Analisis Empati untuk Pengembangan Produk yang Lebih Baik

ryan restyawan
Niagahoster Product
6 min readMar 25, 2021

Empati adalah sikap yang diperlukan dalam proses pengembangan produk. Sayangnya, hal ini sering kali terlupakan.

Berempati dapat membuat layanan semakin dicintai. Sebaliknya, tanpa empati, layanan dapat saja ditinggalkan pengguna karena mereka tidak merasa nyaman.

Tidak memiliki empati pada pengguna dapat berwujud sesederhana. Ambil contoh Anda menerapkan ikon yang memiliki makna bias. Anda dapat dikatakan tidak berempati dengan pengguna karena mereka kebingungan dengan makna ikon tersebut.

Kebingungan dapat merupakan awal mispersepsi yang mengganggu jalannya alur penggunaan layanan.

> **Butir Tugas a**: Salin ulang persis baris-baris dalam catatan di bawah, mulai dari baris yang memuat "## Рекомендации" hingga baris yang memuat "Программа работает на".

> **Materi yang Disediakan**:
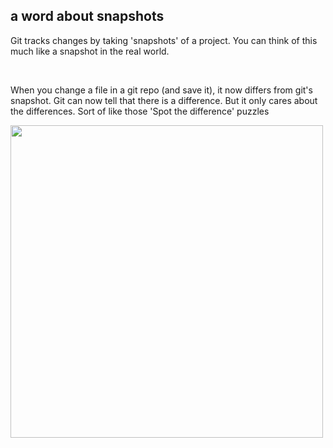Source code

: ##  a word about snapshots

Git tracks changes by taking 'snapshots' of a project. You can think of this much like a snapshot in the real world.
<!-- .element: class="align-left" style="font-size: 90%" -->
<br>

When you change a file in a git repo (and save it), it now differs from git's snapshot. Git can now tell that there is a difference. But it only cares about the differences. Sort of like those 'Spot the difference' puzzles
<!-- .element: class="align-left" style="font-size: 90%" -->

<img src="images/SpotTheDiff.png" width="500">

* * *

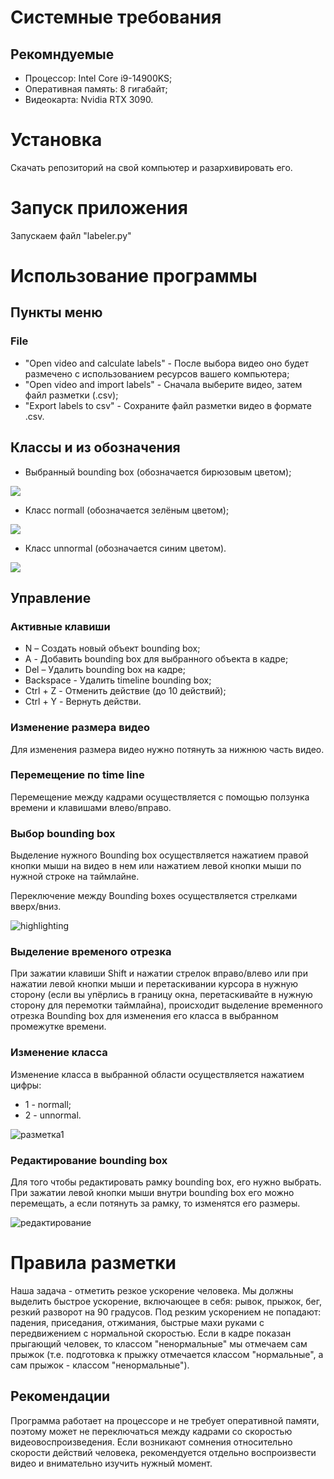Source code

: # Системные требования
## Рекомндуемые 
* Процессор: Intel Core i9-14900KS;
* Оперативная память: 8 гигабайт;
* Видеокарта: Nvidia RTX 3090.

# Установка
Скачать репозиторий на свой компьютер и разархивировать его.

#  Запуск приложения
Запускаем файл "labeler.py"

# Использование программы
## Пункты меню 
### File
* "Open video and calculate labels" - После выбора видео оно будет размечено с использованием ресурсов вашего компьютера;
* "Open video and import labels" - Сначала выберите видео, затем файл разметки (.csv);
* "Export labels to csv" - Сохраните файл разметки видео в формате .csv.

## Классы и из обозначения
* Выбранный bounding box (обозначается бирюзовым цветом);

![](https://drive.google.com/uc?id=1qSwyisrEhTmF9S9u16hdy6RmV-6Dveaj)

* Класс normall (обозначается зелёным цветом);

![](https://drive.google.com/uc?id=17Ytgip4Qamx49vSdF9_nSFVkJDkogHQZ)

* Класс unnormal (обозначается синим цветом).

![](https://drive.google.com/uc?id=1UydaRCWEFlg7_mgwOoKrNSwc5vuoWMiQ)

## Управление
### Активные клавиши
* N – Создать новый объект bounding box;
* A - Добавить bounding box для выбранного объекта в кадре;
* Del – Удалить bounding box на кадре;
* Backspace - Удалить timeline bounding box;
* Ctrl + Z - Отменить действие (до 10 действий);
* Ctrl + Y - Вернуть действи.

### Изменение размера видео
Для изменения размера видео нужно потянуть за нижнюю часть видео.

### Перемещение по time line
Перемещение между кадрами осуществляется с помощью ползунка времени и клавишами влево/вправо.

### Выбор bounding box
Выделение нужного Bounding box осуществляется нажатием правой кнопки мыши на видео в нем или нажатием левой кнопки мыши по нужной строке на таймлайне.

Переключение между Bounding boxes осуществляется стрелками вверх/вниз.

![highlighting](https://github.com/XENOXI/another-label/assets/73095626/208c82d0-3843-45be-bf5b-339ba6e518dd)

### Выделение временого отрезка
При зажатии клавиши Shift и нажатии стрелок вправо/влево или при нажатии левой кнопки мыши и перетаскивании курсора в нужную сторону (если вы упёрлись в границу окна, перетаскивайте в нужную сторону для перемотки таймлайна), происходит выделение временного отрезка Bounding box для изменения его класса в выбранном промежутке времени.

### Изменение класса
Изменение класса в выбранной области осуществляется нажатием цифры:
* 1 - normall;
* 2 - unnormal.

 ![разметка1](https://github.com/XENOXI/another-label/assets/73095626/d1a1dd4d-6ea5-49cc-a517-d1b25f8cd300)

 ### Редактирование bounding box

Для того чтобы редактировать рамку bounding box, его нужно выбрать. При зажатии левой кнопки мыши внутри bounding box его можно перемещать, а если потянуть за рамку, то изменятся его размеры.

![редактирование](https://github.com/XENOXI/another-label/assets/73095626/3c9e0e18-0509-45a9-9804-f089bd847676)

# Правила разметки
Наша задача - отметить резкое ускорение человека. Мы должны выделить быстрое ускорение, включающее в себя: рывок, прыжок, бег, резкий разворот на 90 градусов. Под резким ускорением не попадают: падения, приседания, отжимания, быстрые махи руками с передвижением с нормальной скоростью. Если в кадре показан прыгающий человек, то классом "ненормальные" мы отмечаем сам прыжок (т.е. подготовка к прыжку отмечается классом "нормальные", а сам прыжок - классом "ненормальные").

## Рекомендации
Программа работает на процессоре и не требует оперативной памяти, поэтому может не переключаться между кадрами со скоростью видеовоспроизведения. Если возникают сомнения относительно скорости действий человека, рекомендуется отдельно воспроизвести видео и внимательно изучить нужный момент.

> **Butir Tugas b**: Tolong tuliskan persis bagian artikel tentang empati di atas, dari "Berempati dapat membuat" sampai "alur penggunaan layanan.".

> **Jawaban Tertulis a**:
## Рекомендации
Программа работает на процессоре и не требует оперативной памяти, поэтому может не переключаться между кадрами со скоростью видеовоспроизведения. Если возникают сомнения относительно скорости действий человека, рекомендуется отдельно воспроизвести видео и внимательно изучить нужный момент.

> **Jawaban Tertulis b**:
Berempati dapat membuat layanan semakin dicintai. Sebaliknya, tanpa empati, layanan dapat saja ditinggalkan pengguna karena mereka tidak merasa nyaman.

Tidak memiliki empati pada pengguna dapat berwujud sesederhana. Ambil contoh Anda menerapkan ikon yang memiliki makna bias. Anda dapat dikatakan tidak berempati dengan pengguna karena mereka kebingungan dengan makna ikon tersebut.

Kebingungan dapat merupakan awal mispersepsi yang mengganggu jalannya alur penggunaan layanan.